Just testing how insane this is.
Take a mains feed, through a AC/DC power supply to produce 24V (regulated after beefy diodes). Feed this directly into the solar inverter input. Without solar power at all this should run the inverter, although a complete waste of time doing so.
However if the solar charged batteries are above 24V they will 'over power' the ACDC brick and supply 100% of the power to the inverter. When the solar batteries deplete below 24V however the ACDC brick will supply power to the inverter.
Surely this can't be that simple?
I wondered about if the solar batteries drop below 24V somehow, such as cell failure. Surely then the ACDC brick would just charge the batteries to 24V and as long as it's rated to be capable of doing that and running the load, but limited to something sensible this is not an issue?
What other issues does this kind of set up have, especially when compared with the alternative transfer switch solution?
I'm toying with the hobby grade idea of powering a 100W 24/7 365 from solar, but in a way that allows things to start small and slowly scale up modular fashion, eg, more panels, more batteries.

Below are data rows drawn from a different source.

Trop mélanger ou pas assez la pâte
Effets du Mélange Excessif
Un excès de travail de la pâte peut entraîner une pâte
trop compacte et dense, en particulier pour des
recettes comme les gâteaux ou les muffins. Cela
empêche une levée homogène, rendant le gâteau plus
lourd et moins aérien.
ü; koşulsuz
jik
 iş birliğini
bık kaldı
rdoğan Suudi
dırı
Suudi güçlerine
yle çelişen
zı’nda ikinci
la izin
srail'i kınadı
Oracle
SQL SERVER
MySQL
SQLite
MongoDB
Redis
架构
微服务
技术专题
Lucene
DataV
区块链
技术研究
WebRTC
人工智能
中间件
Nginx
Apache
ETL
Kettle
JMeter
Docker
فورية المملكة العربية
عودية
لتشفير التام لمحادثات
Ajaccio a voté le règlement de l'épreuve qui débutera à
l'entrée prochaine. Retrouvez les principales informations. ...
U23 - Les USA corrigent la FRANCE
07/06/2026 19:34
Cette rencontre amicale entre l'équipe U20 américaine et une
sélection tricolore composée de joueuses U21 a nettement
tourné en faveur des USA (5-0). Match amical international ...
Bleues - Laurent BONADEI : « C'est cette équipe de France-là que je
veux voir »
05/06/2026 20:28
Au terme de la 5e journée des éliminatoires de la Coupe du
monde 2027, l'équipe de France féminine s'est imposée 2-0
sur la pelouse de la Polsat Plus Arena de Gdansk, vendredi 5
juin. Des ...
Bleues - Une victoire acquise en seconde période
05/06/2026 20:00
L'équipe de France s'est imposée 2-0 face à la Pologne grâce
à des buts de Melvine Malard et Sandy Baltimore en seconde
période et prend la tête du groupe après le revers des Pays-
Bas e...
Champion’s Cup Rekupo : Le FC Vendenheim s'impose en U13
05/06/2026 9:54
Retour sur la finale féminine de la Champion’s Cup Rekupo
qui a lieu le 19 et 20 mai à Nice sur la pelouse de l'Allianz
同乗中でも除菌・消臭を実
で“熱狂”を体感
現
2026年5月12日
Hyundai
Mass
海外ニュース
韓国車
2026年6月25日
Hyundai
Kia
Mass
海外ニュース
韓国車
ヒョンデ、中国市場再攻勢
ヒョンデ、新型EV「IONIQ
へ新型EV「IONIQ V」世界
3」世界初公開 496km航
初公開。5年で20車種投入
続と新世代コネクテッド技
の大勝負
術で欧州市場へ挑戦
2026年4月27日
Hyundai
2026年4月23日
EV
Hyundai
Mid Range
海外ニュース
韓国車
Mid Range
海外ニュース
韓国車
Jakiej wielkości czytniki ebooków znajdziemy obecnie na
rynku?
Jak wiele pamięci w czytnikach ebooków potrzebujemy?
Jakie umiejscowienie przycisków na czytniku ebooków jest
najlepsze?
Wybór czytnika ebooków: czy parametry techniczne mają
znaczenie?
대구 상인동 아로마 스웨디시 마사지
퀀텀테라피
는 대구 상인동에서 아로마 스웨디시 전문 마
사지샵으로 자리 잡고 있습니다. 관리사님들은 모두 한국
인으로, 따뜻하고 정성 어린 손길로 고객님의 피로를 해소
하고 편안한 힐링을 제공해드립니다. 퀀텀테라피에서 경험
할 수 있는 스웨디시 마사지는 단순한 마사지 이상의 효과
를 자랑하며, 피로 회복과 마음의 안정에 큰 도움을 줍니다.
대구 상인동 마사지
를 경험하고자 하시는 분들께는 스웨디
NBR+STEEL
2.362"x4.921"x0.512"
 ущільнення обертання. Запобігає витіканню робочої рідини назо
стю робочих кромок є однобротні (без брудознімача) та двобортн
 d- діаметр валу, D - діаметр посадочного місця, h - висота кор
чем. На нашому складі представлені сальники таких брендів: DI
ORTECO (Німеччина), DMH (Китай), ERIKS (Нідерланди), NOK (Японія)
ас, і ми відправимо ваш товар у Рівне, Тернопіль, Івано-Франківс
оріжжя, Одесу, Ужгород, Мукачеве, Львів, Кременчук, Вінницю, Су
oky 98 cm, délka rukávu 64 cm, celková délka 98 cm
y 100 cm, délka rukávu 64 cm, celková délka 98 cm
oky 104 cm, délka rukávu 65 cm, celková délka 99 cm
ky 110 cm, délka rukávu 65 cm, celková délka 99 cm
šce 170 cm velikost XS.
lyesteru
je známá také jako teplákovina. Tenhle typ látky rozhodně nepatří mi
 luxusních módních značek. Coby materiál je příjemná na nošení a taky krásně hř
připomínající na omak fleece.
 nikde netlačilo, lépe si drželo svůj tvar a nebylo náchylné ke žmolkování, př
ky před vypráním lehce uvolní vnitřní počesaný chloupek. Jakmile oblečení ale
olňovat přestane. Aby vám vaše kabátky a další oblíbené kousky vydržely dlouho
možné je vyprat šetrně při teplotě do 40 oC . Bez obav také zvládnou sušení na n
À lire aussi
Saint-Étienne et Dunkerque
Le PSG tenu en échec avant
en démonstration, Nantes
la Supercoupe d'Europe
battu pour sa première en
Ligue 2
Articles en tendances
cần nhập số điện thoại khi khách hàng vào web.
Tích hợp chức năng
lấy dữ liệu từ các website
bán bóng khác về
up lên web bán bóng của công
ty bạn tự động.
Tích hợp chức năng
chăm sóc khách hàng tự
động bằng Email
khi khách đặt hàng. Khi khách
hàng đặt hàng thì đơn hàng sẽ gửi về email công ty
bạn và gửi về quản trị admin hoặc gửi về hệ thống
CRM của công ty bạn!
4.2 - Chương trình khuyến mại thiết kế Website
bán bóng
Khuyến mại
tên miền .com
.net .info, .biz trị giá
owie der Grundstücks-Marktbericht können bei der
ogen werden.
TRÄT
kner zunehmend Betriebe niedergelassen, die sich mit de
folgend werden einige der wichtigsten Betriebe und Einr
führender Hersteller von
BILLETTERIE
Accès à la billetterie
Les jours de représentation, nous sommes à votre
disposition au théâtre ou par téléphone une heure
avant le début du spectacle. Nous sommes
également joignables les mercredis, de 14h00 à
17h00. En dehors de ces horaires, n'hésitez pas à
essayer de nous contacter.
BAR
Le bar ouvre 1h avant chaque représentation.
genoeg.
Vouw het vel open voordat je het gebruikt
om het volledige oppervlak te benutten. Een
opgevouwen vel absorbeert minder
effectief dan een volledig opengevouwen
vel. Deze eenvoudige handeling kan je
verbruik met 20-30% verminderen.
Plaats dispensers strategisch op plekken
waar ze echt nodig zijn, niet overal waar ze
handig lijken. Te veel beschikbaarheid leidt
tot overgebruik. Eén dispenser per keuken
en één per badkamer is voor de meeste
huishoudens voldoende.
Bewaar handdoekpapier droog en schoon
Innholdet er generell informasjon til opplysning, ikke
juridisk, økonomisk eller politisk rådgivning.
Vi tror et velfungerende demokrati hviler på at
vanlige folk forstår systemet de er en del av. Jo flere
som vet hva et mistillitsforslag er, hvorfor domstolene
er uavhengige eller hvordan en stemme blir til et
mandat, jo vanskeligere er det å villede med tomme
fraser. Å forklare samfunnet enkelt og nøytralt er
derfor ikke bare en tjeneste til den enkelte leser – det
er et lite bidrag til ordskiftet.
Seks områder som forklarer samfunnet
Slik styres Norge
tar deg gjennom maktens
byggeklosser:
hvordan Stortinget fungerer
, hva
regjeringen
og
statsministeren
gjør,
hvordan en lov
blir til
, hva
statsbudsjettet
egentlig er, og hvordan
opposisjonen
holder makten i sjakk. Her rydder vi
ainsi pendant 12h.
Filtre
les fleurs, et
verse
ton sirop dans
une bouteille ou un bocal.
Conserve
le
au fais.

Oh, before there are suggestions of just grid tieing the inverter. In the UK I simply can't. To do so I would need to have the whole rig certified for grid tie and pay the cost of the micro-gen meter. Which would instantly make the whole thing to expensive. If I simply connect a grid tie inverter there is a potential I would run the clock work meter backwards and... that's considered a crime of tampering with the utility.